About this exercise -> Set down, please, exactly the lines below that run from the line with "[55,694,69,706] ], -> [154,1166,166,1185] ]" to the line with "[109,935,130,947] [], ->", both lines included.

Given entries ->
* * * * * * *

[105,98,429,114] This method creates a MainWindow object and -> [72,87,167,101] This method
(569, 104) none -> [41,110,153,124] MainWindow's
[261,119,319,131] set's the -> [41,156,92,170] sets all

* * * * * * *

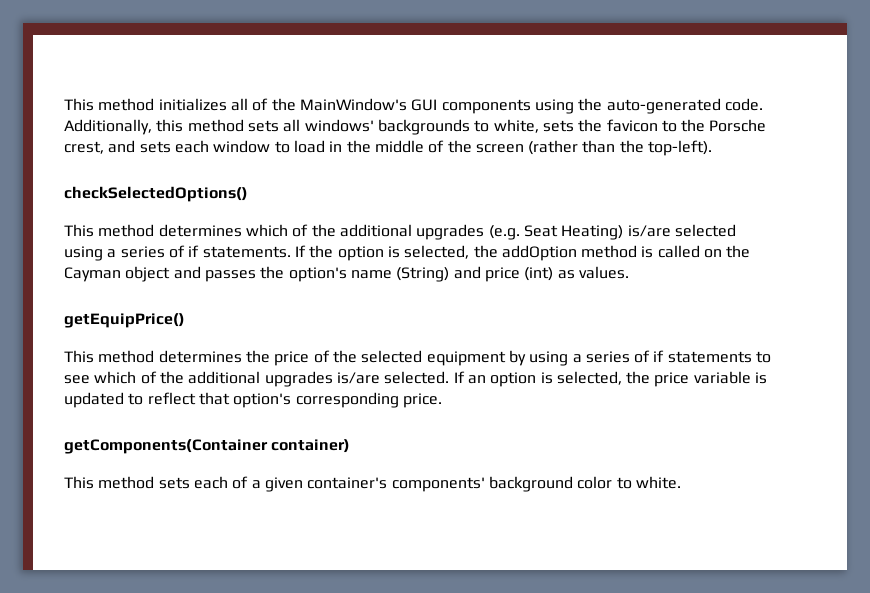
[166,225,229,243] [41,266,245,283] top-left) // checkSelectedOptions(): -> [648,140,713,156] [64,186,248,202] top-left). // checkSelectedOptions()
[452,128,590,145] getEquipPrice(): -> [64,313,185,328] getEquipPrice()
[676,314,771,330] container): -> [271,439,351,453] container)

* * * * * * *

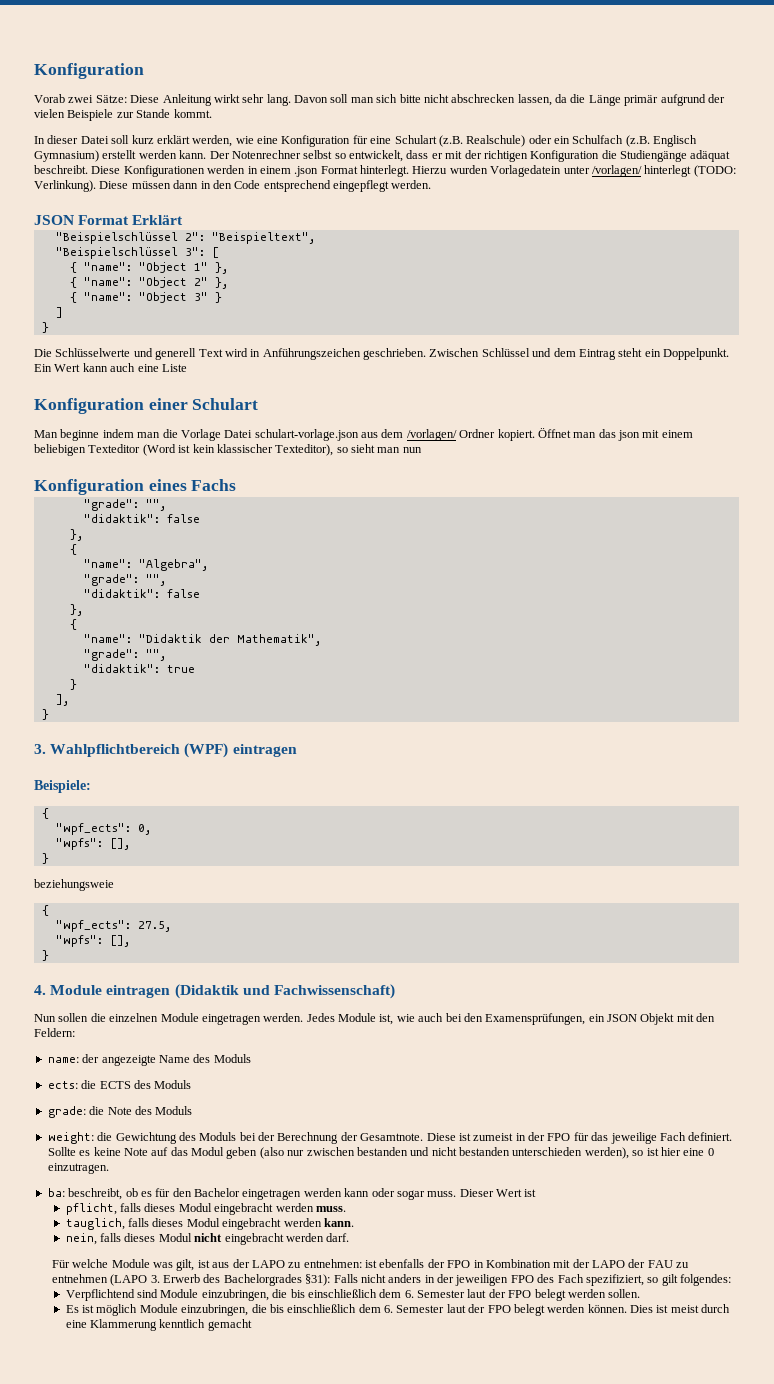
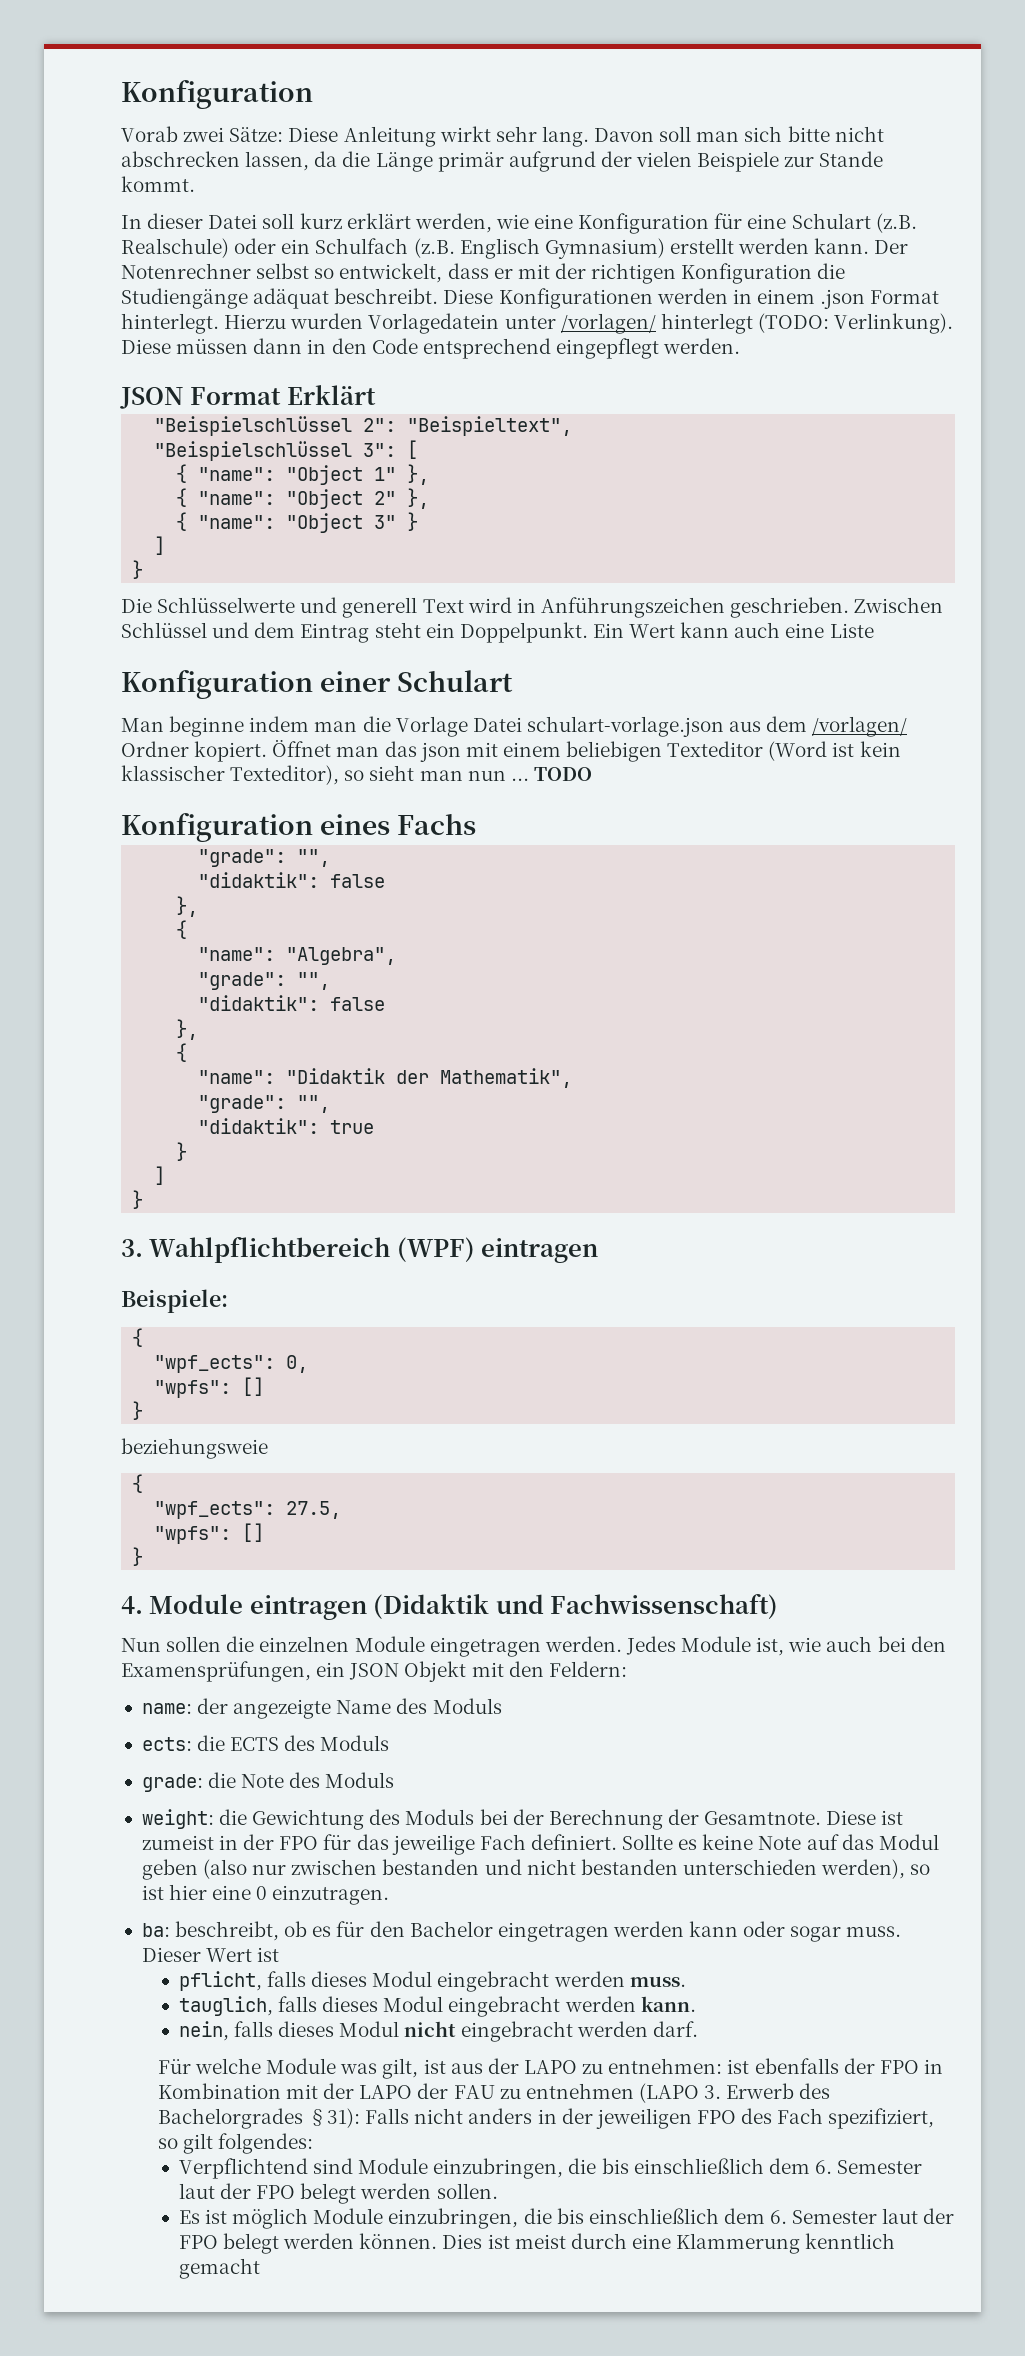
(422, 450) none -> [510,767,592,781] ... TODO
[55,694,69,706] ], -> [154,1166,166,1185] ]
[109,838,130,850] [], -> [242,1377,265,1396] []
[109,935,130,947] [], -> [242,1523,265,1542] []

* * * * * * *

Solution for this problem ->
[55,694,69,706] ], -> [154,1166,166,1185] ]
[109,838,130,850] [], -> [242,1377,265,1396] []
[109,935,130,947] [], -> [242,1523,265,1542] []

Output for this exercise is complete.